* begin GIVEN PASSAGE *

Mahwah, NJ – More than 200 Mahwah residents packed a picnic pavilion on Monday night at a local township park to formulate a plan for dealing with components of an eruv that has sprung up in recent days in the northernmost reaches of Mahwah.
As previously reported on VIN News (http://bit.ly/2eJKclZ), the South Monsey Eruv Fund installed white PVC piping on numerous telephone poles in the township to be used as part of an eruv. The piping was put up with approval of the local utility company, but town officials ordered it removed on grounds that it violated a local ordinance that prohibits any kind of signage on utility poles.
Residents who attended the meeting at Continental Soldier Field in Mahwah were encouraged to leave their names and contact information on signup sheets and to volunteer their time and skills to the grassroots effort to have the pipes removed.
The meeting was described as just the first of many, with Mahwah resident and volunteer Robert Ferguson saying the effort would be a “long process.”

* end GIVEN PASSAGE *
* begin EXCERPTED RECORDS *

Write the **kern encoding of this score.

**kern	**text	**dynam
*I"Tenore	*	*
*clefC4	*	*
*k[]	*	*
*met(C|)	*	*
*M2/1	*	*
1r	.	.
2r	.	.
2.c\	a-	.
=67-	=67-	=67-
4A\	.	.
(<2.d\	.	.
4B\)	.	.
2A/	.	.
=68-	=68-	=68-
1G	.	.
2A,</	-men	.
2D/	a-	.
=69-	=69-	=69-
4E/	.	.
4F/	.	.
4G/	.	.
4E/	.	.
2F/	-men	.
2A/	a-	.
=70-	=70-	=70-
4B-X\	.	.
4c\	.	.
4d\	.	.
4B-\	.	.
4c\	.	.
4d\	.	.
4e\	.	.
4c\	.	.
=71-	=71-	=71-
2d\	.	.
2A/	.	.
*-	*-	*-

* end EXCERPTED RECORDS *

▶ **TASK TO CARRY OUT**: From the article on the Mahwah eruv, extract the passage starting at "Mahwah, NJ –" and ending at "reaches of Mahwah.". The material is not needed.

▶ **IN RESPONSE**:
Mahwah, NJ – More than 200 Mahwah residents packed a picnic pavilion on Monday night at a local township park to formulate a plan for dealing with components of an eruv that has sprung up in recent days in the northernmost reaches of Mahwah.